Why conversational equations and emergence (General)

by Balance_Maintained @, U.S.A., Sunday, March 30, 2014, 21:26 (3889 days ago) @ romansh

Romansh: So it would appear that a pattern is not necessarily emergent but can be. So how does this make my question a non sequitur? If it truly were, you should not be able to answer it.
> -A non-sequiter is a conclusion or statement that does not logically follow from the previous argument or statement. It does not logically follow that a pattern is emergent. It could be, but not necessarily. It is not a logical necessity that a pattern be emergent. ->Romansh: By implication ... patterns themselves are not emergent, there is some underlying phenomenon that is emergent (at least for you).
> -Again, see above. A fractal is a great example of a pattern that is emergent in and of itself, life is a great example of a phenomenon that is emergent. Nuclear explosions are not emergent because the potential resides in the atom, per se, but the behavior of bees only pollinating flowers that have specific ultra-violet markers is. - 
>Romansh: Here is a quote from Mark Bedau from the very same wiki article ...
> >> Although strong emergence is logically possible, it is uncomfortably like magic. How does an irreducible but supervenient downward causal power arise, since by definition it cannot be due to the aggregation of the micro-level potentialities? Such causal powers would be quite unlike anything within our scientific ken. This not only indicates how they will discomfort reasonable forms of materialism. Their mysteriousness will only heighten the traditional worry that emergence entails illegitimately getting something from nothing.
> 
> And if you don't mind we will have less of this willfully ignoring. Just because my views don't meet your expectations Tony.

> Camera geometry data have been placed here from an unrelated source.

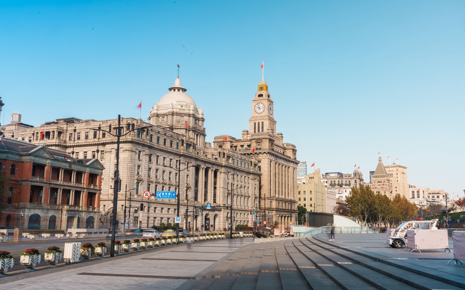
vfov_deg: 35.3
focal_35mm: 36
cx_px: 231
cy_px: 145
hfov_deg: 54.0
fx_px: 456
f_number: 22
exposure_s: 13
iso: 100
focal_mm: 35
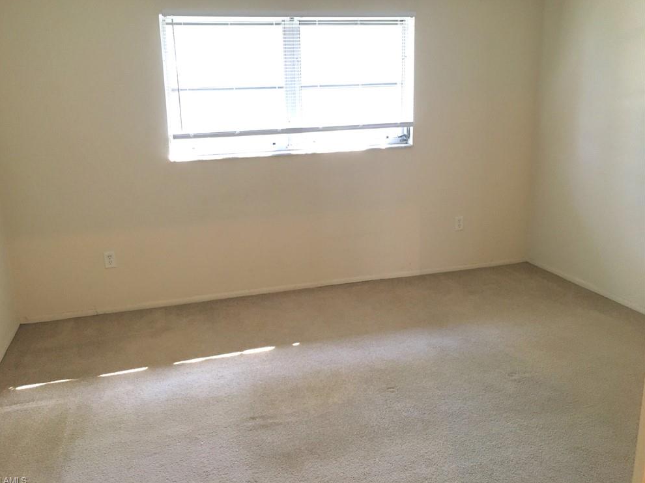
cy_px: 237
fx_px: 559
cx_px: 312
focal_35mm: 30
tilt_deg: -12.4
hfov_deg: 60.0
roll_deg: +2.1
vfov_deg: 46.8
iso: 125
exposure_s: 1/30
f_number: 2.2
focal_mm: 4.15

> -I only mean that the definition exists, you have quoted it, and yet asked a question that has already been directly answered by the definition that you quoted. Is that not the textbook definition of willfully ignoring something? If I am in error in that assessment, I apologize. Your views don't have to meet my expectations, but using something as a source, ignoring the content that is contained in that source, and then using the ignored content as a challenge to someone else is... well.. 'willfully ignoring' is perhaps the politest way to call it. - 
>Romansh: David dismissed the chaotic double pendulum as emergent, simply because it can be modelled with a little bit of accuracy. On the very same wiki page it gave ripples in the sand as an example of emergence. These I would argue can be modelled reasonably well these days with computational fluid dynamics (CFD).
> 
> Similarly it gave snowflakes as an example of emergence which can also be modelled. So I don't buy emergence as not being something we can model.

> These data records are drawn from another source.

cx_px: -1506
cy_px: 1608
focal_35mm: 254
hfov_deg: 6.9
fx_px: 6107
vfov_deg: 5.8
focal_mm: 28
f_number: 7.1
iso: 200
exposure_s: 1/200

> -No, generally speaking we can model the events or systems that cause an emergent pattern, but it then becomes nearly impossible to predict the results of those interactions reliably. Fluid dynamics is a great example of this. Yes, we can model currents and viscosity and such, but do you think that we could ever match 100% the state of the ocean, or even of a bathtub full of water being sloshed around? We understand the parameters, but the way those parameters interact is largely a mystery, and still continues to surprise us, almost to the point where being surprised is no longer surprising.

--
What is the purpose of living? How about, 'to reduce needless suffering. It seems to me to be a worthy purpose.